BEGIN Raw data

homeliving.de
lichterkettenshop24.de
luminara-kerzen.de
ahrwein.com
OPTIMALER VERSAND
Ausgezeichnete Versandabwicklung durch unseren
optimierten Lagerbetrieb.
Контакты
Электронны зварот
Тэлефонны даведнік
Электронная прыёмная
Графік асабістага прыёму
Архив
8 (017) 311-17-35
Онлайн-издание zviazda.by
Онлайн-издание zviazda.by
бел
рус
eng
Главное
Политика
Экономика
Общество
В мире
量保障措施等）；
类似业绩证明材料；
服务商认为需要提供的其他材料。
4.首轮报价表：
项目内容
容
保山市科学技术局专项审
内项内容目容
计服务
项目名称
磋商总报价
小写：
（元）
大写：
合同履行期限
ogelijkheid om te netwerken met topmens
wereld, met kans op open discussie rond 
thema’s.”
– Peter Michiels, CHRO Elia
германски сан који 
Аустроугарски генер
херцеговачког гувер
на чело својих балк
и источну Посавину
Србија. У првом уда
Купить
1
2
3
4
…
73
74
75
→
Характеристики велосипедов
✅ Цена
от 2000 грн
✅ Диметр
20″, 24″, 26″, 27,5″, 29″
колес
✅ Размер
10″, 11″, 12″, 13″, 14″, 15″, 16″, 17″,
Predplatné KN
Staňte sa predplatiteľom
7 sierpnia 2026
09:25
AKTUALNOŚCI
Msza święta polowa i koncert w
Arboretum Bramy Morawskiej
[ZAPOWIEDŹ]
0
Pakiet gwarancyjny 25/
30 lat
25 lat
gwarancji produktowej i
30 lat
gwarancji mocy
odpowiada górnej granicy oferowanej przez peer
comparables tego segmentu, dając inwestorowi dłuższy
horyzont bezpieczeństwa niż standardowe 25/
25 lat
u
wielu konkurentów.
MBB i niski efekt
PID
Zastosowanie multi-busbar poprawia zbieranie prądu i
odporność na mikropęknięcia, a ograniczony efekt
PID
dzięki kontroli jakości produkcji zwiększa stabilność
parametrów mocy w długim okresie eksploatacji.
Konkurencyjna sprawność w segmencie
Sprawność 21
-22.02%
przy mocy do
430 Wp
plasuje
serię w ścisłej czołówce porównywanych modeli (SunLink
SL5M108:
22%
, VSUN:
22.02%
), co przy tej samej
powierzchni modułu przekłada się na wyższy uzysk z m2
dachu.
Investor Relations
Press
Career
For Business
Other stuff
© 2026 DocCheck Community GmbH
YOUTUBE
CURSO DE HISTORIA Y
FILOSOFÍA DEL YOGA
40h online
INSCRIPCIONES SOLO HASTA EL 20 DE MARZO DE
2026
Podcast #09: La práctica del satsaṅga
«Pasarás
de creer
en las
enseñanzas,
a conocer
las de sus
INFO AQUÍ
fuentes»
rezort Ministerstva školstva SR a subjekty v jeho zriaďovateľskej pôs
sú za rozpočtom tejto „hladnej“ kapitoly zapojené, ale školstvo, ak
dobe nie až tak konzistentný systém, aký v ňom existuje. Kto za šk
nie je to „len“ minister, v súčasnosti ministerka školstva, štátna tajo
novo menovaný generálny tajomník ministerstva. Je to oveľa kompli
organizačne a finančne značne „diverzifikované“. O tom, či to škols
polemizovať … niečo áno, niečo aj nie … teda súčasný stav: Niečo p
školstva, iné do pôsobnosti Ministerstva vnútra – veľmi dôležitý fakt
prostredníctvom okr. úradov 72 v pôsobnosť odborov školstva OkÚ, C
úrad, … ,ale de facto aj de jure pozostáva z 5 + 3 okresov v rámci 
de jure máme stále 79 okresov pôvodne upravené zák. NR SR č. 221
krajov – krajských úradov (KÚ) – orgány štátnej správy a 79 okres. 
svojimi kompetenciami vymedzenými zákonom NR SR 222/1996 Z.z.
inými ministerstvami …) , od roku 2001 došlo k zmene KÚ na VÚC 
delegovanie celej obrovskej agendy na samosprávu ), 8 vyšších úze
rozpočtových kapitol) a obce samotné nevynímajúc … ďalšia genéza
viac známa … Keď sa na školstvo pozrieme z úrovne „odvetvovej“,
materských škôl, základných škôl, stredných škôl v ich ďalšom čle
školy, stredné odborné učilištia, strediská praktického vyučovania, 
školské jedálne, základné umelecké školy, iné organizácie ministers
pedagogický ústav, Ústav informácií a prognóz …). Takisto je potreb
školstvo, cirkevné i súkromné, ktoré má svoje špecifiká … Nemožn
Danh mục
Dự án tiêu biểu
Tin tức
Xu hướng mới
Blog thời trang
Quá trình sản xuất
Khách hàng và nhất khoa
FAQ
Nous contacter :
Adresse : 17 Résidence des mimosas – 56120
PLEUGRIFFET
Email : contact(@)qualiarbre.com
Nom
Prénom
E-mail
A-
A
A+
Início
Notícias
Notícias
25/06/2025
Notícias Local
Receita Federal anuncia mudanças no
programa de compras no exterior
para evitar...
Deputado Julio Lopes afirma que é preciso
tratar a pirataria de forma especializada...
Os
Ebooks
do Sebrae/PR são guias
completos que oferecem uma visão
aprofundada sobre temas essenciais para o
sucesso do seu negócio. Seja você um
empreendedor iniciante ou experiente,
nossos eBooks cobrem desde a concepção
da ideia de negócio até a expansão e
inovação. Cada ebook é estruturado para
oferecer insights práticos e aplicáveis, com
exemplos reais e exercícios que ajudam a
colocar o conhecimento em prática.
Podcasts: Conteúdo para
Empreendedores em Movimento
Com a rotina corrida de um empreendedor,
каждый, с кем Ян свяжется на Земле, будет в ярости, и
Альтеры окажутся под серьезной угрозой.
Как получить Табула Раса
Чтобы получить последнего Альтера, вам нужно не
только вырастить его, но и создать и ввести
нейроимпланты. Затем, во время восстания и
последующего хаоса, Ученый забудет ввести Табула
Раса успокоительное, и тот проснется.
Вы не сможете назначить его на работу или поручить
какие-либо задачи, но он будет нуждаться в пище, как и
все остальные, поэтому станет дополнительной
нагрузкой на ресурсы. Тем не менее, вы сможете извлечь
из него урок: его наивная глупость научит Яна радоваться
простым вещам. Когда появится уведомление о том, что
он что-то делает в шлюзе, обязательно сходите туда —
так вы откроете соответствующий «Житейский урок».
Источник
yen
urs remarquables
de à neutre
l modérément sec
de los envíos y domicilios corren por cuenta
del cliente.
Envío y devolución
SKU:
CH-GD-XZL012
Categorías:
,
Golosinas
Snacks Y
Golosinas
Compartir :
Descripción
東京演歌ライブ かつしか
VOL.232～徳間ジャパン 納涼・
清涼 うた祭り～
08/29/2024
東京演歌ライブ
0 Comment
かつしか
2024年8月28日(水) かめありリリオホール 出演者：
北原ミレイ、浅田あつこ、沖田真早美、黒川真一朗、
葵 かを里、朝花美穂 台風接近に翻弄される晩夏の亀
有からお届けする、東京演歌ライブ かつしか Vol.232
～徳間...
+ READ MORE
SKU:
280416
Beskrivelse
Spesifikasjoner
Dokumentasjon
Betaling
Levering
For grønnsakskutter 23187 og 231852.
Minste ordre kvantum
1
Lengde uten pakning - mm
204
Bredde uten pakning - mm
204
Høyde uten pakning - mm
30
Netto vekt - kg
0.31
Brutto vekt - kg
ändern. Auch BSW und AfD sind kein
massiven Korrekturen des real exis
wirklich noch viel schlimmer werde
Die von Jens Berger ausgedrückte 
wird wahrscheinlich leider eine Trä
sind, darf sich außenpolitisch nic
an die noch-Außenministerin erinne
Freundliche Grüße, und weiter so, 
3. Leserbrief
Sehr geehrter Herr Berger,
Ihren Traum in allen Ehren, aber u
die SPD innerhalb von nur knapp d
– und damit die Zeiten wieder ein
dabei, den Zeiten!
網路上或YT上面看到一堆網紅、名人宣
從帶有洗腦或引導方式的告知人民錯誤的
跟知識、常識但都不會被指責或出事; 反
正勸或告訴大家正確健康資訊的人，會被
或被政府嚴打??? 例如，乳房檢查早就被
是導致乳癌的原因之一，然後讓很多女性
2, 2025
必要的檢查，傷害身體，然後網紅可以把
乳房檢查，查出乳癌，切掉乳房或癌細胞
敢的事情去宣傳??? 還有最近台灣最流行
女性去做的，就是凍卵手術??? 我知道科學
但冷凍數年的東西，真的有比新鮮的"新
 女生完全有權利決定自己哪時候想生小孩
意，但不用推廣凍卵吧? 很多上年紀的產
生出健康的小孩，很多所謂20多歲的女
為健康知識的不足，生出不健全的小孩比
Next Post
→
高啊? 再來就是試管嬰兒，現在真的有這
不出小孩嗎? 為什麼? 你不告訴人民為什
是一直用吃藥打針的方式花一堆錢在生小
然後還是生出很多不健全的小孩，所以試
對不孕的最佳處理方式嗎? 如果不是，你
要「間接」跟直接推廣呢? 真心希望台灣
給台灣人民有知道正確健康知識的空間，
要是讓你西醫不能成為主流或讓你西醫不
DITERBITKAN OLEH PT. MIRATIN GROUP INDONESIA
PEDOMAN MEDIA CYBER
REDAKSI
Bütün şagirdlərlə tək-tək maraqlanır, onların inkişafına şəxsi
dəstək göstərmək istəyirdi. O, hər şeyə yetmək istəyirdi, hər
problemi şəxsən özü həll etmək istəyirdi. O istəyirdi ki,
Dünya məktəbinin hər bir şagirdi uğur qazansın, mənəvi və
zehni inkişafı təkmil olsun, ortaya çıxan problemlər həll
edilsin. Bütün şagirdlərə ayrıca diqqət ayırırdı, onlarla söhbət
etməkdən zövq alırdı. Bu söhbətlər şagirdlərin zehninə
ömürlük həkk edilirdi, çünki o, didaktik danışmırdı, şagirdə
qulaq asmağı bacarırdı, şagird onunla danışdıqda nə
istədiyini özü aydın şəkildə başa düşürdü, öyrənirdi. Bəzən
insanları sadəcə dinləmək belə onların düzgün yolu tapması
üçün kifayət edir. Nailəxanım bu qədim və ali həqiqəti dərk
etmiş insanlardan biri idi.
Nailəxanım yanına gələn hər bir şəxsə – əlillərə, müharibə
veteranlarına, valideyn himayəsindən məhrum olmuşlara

END Raw data

Format the item text from its first line through the line containing "odpowiada górnej granicy", inclusive, as a JSON array of strings, with one string per line and no blank lines.

[
  "homeliving.de",
  "lichterkettenshop24.de",
  "luminara-kerzen.de",
  "ahrwein.com",
  "OPTIMALER VERSAND",
  "Ausgezeichnete Versandabwicklung durch unseren",
  "optimierten Lagerbetrieb.",
  "Контакты",
  "Электронны зварот",
  "Тэлефонны даведнік",
  "Электронная прыёмная",
  "Графік асабістага прыёму",
  "Архив",
  "8 (017) 311-17-35",
  "Онлайн-издание zviazda.by",
  "Онлайн-издание zviazda.by",
  "бел",
  "рус",
  "eng",
  "Главное",
  "Политика",
  "Экономика",
  "Общество",
  "В мире",
  "量保障措施等）；",
  "类似业绩证明材料；",
  "服务商认为需要提供的其他材料。",
  "4.首轮报价表：",
  "项目内容",
  "容",
  "保山市科学技术局专项审",
  "内项内容目容",
  "计服务",
  "项目名称",
  "磋商总报价",
  "小写：",
  "（元）",
  "大写：",
  "合同履行期限",
  "ogelijkheid om te netwerken met topmens",
  "wereld, met kans op open discussie rond ",
  "thema’s.”",
  "– Peter Michiels, CHRO Elia",
  "германски сан који ",
  "Аустроугарски генер",
  "херцеговачког гувер",
  "на чело својих балк",
  "и источну Посавину",
  "Србија. У првом уда",
  "Купить",
  "1",
  "2",
  "3",
  "4",
  "…",
  "73",
  "74",
  "75",
  "→",
  "Характеристики велосипедов",
  "✅ Цена",
  "от 2000 грн",
  "✅ Диметр",
  "20″, 24″, 26″, 27,5″, 29″",
  "колес",
  "✅ Размер",
  "10″, 11″, 12″, 13″, 14″, 15″, 16″, 17″,",
  "Predplatné KN",
  "Staňte sa predplatiteľom",
  "7 sierpnia 2026",
  "09:25",
  "AKTUALNOŚCI",
  "Msza święta polowa i koncert w",
  "Arboretum Bramy Morawskiej",
  "[ZAPOWIEDŹ]",
  "0",
  "Pakiet gwarancyjny 25/",
  "30 lat",
  "25 lat",
  "gwarancji produktowej i",
  "30 lat",
  "gwarancji mocy",
  "odpowiada górnej granicy oferowanej przez peer"
]